### YOUR INSTRUCTIONS
Count how many lines in the listing below contain the string "does", matching case exactly, and reply with only that number.
--- START ---
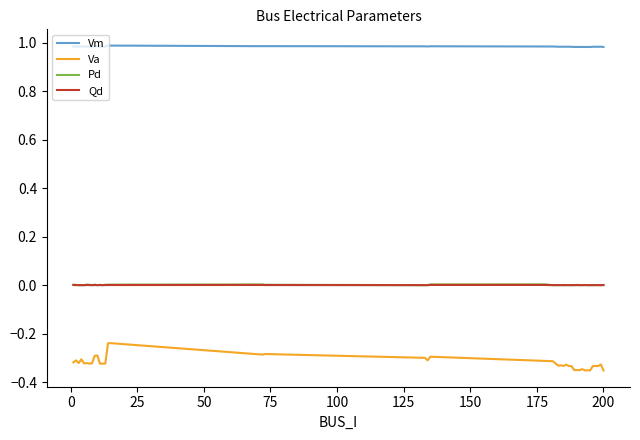

True or false: Va and Vm cross at least once.

False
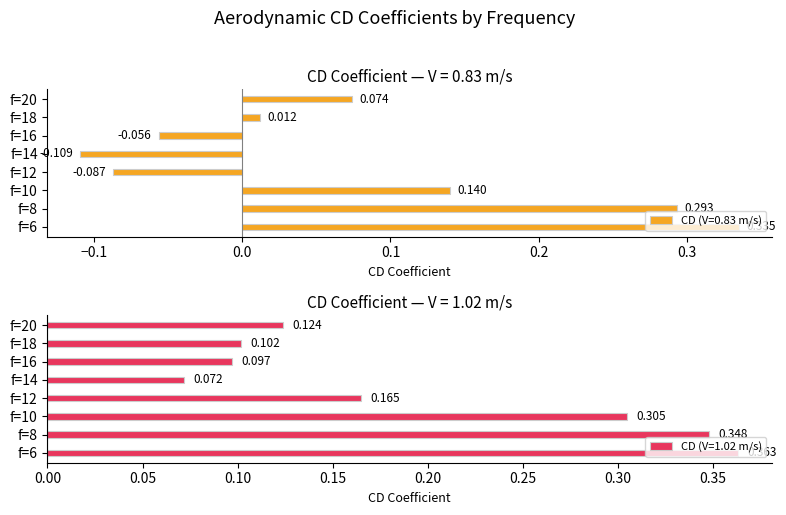

Are the bars horizontal?

Yes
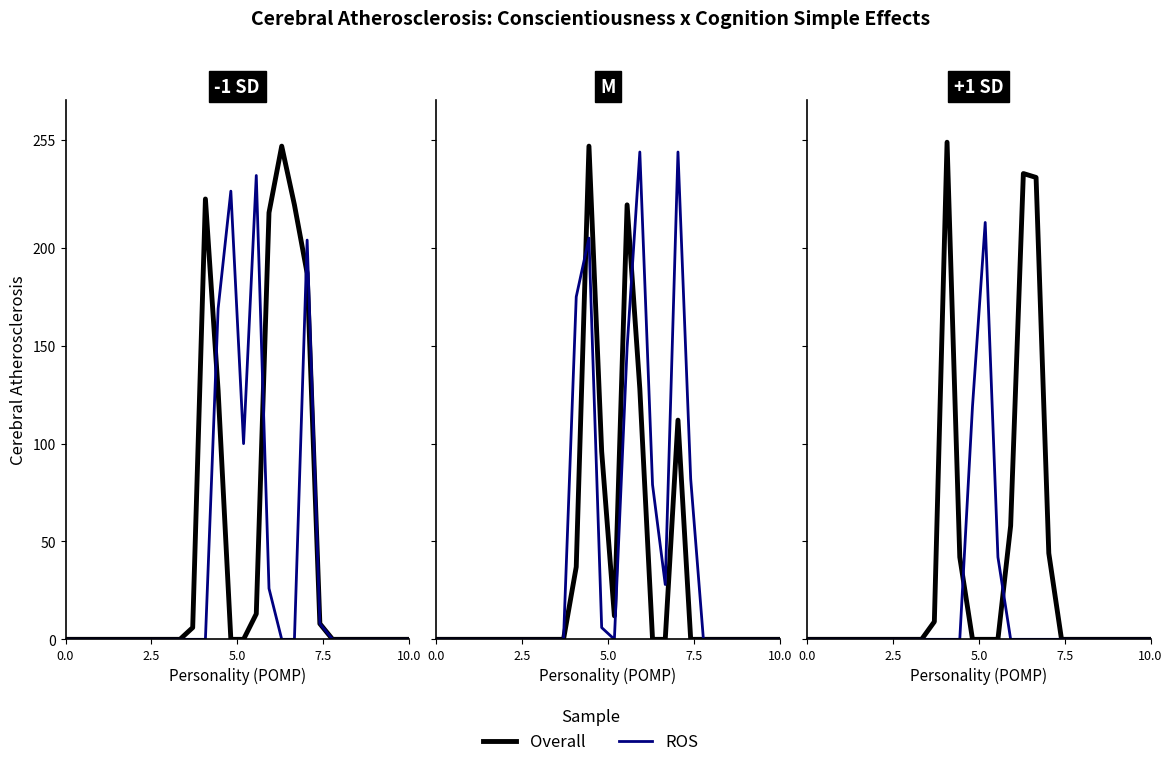

How many series are shown in this chart?

2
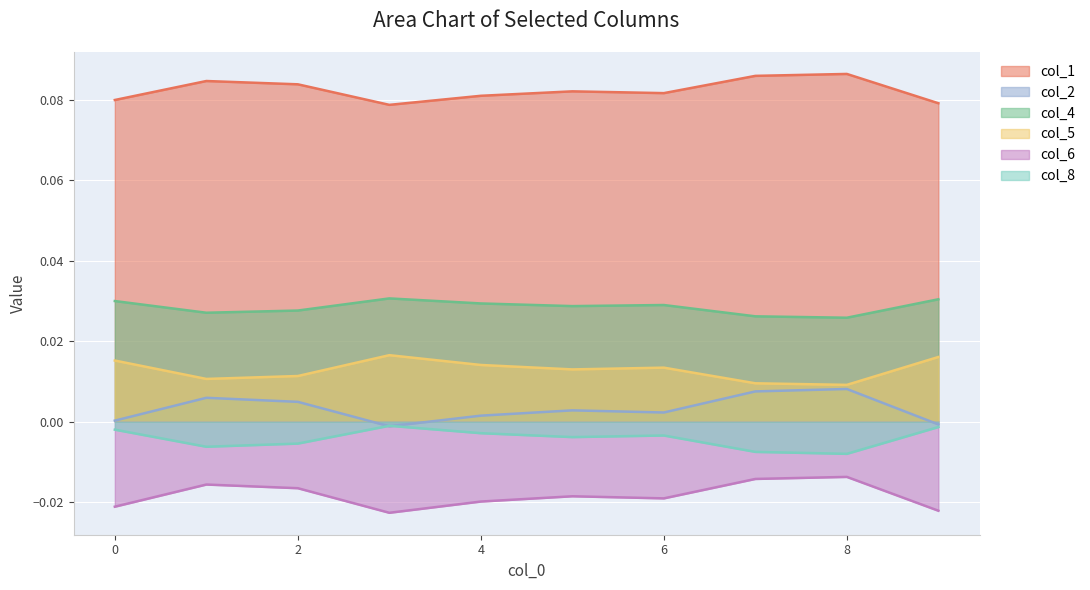

At which label does col_8 reach its peak?

3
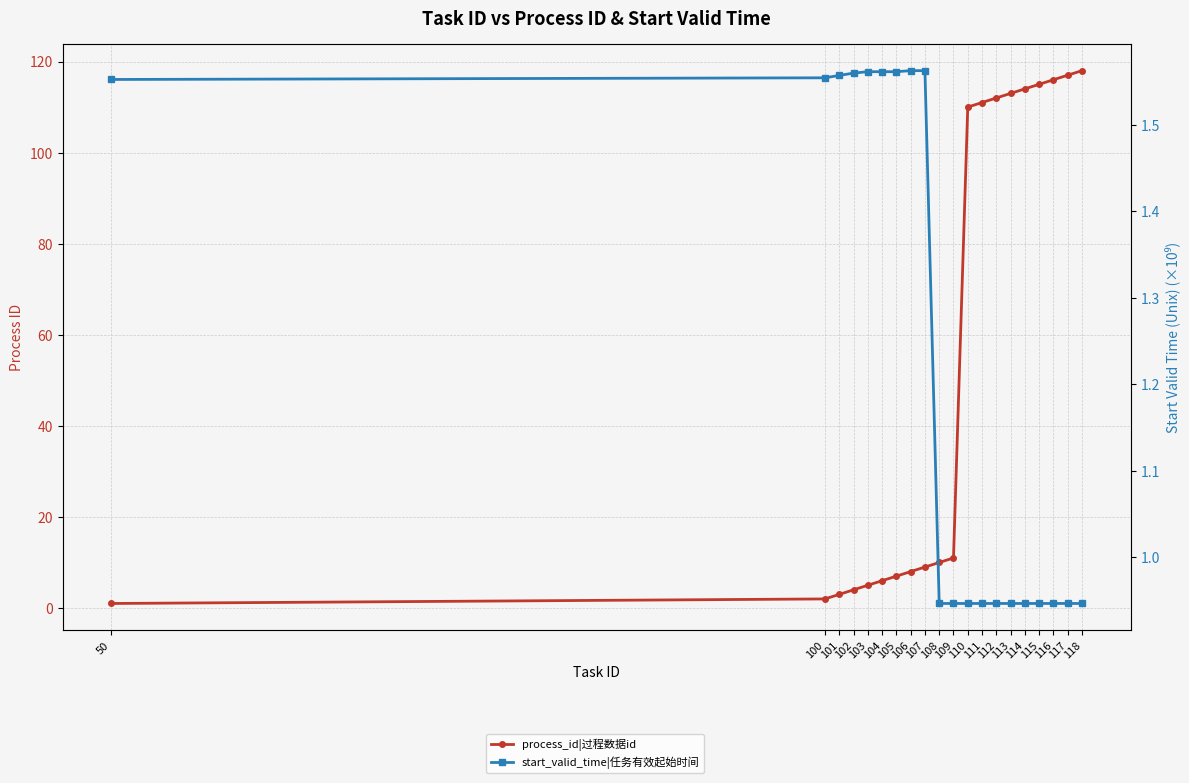

What is the sum of the start_valid_time|任务有效起始时间 values at 118 and 106?

2.5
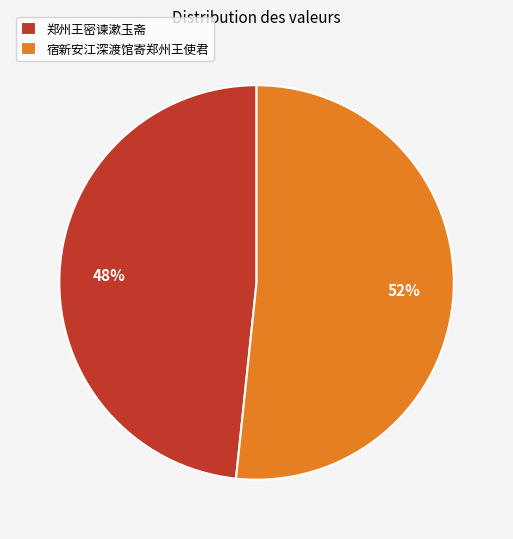

To the nearest percent, what portion does 郑州王密谏漱玉斋 represent?

48%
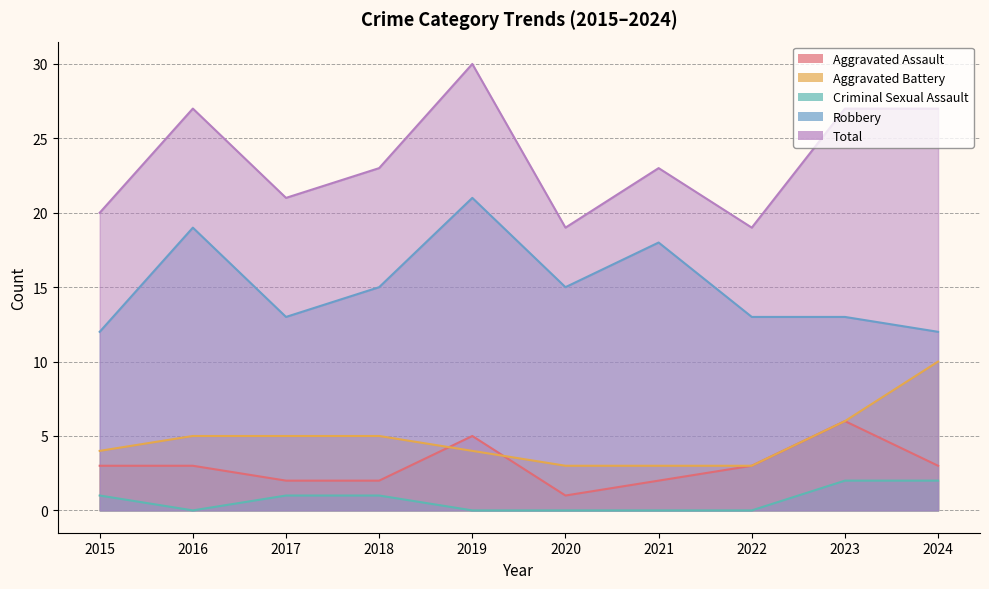

Which series changed the most between 2017 and 2024?

Total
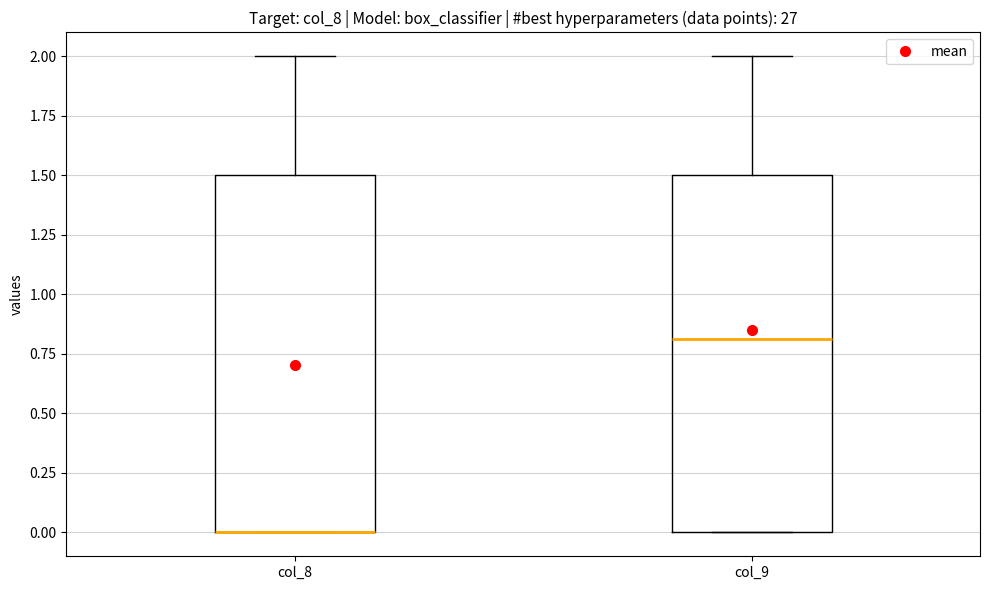

Where does the upper whisker of the box for col_8 end on the y-axis? The values are not printed on the chart, so give them approximately, as read against the axis.

2.0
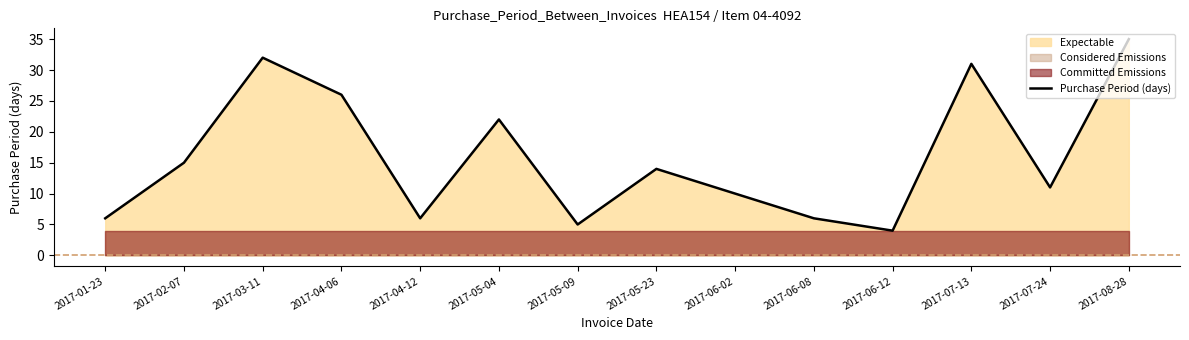

How many points are lower than both their immediate neighbors (excluding endpoints)?

4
--- END ---
### ANSWER TO THE EXERCISE
3